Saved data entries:
================
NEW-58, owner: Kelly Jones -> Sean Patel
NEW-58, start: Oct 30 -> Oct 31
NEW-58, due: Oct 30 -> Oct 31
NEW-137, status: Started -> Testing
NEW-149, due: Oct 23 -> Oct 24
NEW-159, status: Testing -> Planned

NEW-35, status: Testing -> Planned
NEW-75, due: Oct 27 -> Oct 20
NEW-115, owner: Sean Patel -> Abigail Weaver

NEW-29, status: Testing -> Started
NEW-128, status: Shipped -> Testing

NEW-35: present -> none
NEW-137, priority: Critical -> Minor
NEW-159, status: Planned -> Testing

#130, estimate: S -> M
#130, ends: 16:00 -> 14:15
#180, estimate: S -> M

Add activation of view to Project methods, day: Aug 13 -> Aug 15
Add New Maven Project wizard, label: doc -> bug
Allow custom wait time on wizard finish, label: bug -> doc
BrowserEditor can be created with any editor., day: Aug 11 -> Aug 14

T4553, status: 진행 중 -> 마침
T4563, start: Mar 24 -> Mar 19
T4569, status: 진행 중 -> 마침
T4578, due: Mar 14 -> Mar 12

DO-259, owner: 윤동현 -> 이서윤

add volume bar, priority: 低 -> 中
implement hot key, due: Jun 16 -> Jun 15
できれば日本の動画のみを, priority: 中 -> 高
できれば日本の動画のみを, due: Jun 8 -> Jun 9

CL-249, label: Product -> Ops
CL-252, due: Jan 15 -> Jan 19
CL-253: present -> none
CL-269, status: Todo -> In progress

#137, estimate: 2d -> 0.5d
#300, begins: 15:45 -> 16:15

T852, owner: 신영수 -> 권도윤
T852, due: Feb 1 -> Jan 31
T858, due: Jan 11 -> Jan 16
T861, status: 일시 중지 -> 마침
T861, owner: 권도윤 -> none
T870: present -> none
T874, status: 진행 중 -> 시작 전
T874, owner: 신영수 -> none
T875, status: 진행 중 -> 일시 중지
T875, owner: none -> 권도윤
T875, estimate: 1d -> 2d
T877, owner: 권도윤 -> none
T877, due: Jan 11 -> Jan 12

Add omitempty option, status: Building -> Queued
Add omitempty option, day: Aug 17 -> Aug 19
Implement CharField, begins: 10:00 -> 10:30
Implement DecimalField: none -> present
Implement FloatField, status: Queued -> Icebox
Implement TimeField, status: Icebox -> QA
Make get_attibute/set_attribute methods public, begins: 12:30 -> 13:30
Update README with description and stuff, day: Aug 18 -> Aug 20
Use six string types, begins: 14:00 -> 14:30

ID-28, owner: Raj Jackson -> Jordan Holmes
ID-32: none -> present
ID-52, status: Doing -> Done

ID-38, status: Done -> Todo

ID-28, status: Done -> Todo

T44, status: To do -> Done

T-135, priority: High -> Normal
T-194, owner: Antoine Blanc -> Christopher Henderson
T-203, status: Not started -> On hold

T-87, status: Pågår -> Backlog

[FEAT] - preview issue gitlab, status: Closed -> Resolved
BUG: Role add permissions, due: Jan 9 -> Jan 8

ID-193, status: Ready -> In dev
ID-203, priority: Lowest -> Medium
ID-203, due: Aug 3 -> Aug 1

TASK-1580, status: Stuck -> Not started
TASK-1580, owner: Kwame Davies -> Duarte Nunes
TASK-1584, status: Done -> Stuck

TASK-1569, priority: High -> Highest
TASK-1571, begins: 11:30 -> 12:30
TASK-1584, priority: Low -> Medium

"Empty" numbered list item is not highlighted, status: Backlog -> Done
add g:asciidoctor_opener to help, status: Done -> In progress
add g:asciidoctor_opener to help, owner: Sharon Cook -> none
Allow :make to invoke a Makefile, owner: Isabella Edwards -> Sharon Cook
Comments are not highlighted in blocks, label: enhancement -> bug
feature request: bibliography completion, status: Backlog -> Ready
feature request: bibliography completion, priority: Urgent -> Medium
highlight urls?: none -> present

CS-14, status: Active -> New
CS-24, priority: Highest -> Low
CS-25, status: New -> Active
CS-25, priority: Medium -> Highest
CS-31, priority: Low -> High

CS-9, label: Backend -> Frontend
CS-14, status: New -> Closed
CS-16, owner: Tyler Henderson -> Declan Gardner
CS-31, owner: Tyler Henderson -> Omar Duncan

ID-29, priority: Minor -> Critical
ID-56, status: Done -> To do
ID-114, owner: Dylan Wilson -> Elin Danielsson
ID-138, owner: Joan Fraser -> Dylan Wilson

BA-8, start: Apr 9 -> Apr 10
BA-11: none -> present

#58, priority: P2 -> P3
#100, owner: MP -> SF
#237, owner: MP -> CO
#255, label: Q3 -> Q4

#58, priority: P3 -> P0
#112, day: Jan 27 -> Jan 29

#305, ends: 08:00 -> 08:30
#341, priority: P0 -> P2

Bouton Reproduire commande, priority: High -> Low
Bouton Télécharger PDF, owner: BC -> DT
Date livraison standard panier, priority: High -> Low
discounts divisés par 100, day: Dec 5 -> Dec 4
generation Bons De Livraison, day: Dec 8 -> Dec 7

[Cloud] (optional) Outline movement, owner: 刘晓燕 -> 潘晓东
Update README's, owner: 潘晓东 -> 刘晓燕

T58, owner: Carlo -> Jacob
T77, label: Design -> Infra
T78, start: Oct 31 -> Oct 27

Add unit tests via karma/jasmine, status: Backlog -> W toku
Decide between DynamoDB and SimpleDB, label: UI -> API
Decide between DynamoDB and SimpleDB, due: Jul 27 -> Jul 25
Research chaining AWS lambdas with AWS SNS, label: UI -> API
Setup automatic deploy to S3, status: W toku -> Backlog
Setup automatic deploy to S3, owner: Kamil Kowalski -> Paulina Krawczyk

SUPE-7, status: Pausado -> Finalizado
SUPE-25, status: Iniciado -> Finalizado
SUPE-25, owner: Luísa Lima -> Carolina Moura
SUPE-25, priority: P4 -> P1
================
▸ **Your goal**
Each entry shown above should be transcribed exactly as written.

▸ **Response below**
NEW-58, owner: Kelly Jones -> Sean Patel
NEW-58, start: Oct 30 -> Oct 31
NEW-58, due: Oct 30 -> Oct 31
NEW-137, status: Started -> Testing
NEW-149, due: Oct 23 -> Oct 24
NEW-159, status: Testing -> Planned

NEW-35, status: Testing -> Planned
NEW-75, due: Oct 27 -> Oct 20
NEW-115, owner: Sean Patel -> Abigail Weaver

NEW-29, status: Testing -> Started
NEW-128, status: Shipped -> Testing

NEW-35: present -> none
NEW-137, priority: Critical -> Minor
NEW-159, status: Planned -> Testing

#130, estimate: S -> M
#130, ends: 16:00 -> 14:15
#180, estimate: S -> M

Add activation of view to Project methods, day: Aug 13 -> Aug 15
Add New Maven Project wizard, label: doc -> bug
Allow custom wait time on wizard finish, label: bug -> doc
BrowserEditor can be created with any editor., day: Aug 11 -> Aug 14

T4553, status: 진행 중 -> 마침
T4563, start: Mar 24 -> Mar 19
T4569, status: 진행 중 -> 마침
T4578, due: Mar 14 -> Mar 12

DO-259, owner: 윤동현 -> 이서윤

add volume bar, priority: 低 -> 中
implement hot key, due: Jun 16 -> Jun 15
できれば日本の動画のみを, priority: 中 -> 高
できれば日本の動画のみを, due: Jun 8 -> Jun 9

CL-249, label: Product -> Ops
CL-252, due: Jan 15 -> Jan 19
CL-253: present -> none
CL-269, status: Todo -> In progress

#137, estimate: 2d -> 0.5d
#300, begins: 15:45 -> 16:15

T852, owner: 신영수 -> 권도윤
T852, due: Feb 1 -> Jan 31
T858, due: Jan 11 -> Jan 16
T861, status: 일시 중지 -> 마침
T861, owner: 권도윤 -> none
T870: present -> none
T874, status: 진행 중 -> 시작 전
T874, owner: 신영수 -> none
T875, status: 진행 중 -> 일시 중지
T875, owner: none -> 권도윤
T875, estimate: 1d -> 2d
T877, owner: 권도윤 -> none
T877, due: Jan 11 -> Jan 12

Add omitempty option, status: Building -> Queued
Add omitempty option, day: Aug 17 -> Aug 19
Implement CharField, begins: 10:00 -> 10:30
Implement DecimalField: none -> present
Implement FloatField, status: Queued -> Icebox
Implement TimeField, status: Icebox -> QA
Make get_attibute/set_attribute methods public, begins: 12:30 -> 13:30
Update README with description and stuff, day: Aug 18 -> Aug 20
Use six string types, begins: 14:00 -> 14:30

ID-28, owner: Raj Jackson -> Jordan Holmes
ID-32: none -> present
ID-52, status: Doing -> Done

ID-38, status: Done -> Todo

ID-28, status: Done -> Todo

T44, status: To do -> Done

T-135, priority: High -> Normal
T-194, owner: Antoine Blanc -> Christopher Henderson
T-203, status: Not started -> On hold

T-87, status: Pågår -> Backlog

[FEAT] - preview issue gitlab, status: Closed -> Resolved
BUG: Role add permissions, due: Jan 9 -> Jan 8

ID-193, status: Ready -> In dev
ID-203, priority: Lowest -> Medium
ID-203, due: Aug 3 -> Aug 1

TASK-1580, status: Stuck -> Not started
TASK-1580, owner: Kwame Davies -> Duarte Nunes
TASK-1584, status: Done -> Stuck

TASK-1569, priority: High -> Highest
TASK-1571, begins: 11:30 -> 12:30
TASK-1584, priority: Low -> Medium

"Empty" numbered list item is not highlighted, status: Backlog -> Done
add g:asciidoctor_opener to help, status: Done -> In progress
add g:asciidoctor_opener to help, owner: Sharon Cook -> none
Allow :make to invoke a Makefile, owner: Isabella Edwards -> Sharon Cook
Comments are not highlighted in blocks, label: enhancement -> bug
feature request: bibliography completion, status: Backlog -> Ready
feature request: bibliography completion, priority: Urgent -> Medium
highlight urls?: none -> present

CS-14, status: Active -> New
CS-24, priority: Highest -> Low
CS-25, status: New -> Active
CS-25, priority: Medium -> Highest
CS-31, priority: Low -> High

CS-9, label: Backend -> Frontend
CS-14, status: New -> Closed
CS-16, owner: Tyler Henderson -> Declan Gardner
CS-31, owner: Tyler Henderson -> Omar Duncan

ID-29, priority: Minor -> Critical
ID-56, status: Done -> To do
ID-114, owner: Dylan Wilson -> Elin Danielsson
ID-138, owner: Joan Fraser -> Dylan Wilson

BA-8, start: Apr 9 -> Apr 10
BA-11: none -> present

#58, priority: P2 -> P3
#100, owner: MP -> SF
#237, owner: MP -> CO
#255, label: Q3 -> Q4

#58, priority: P3 -> P0
#112, day: Jan 27 -> Jan 29

#305, ends: 08:00 -> 08:30
#341, priority: P0 -> P2

Bouton Reproduire commande, priority: High -> Low
Bouton Télécharger PDF, owner: BC -> DT
Date livraison standard panier, priority: High -> Low
discounts divisés par 100, day: Dec 5 -> Dec 4
generation Bons De Livraison, day: Dec 8 -> Dec 7

[Cloud] (optional) Outline movement, owner: 刘晓燕 -> 潘晓东
Update README's, owner: 潘晓东 -> 刘晓燕

T58, owner: Carlo -> Jacob
T77, label: Design -> Infra
T78, start: Oct 31 -> Oct 27

Add unit tests via karma/jasmine, status: Backlog -> W toku
Decide between DynamoDB and SimpleDB, label: UI -> API
Decide between DynamoDB and SimpleDB, due: Jul 27 -> Jul 25
Research chaining AWS lambdas with AWS SNS, label: UI -> API
Setup automatic deploy to S3, status: W toku -> Backlog
Setup automatic deploy to S3, owner: Kamil Kowalski -> Paulina Krawczyk

SUPE-7, status: Pausado -> Finalizado
SUPE-25, status: Iniciado -> Finalizado
SUPE-25, owner: Luísa Lima -> Carolina Moura
SUPE-25, priority: P4 -> P1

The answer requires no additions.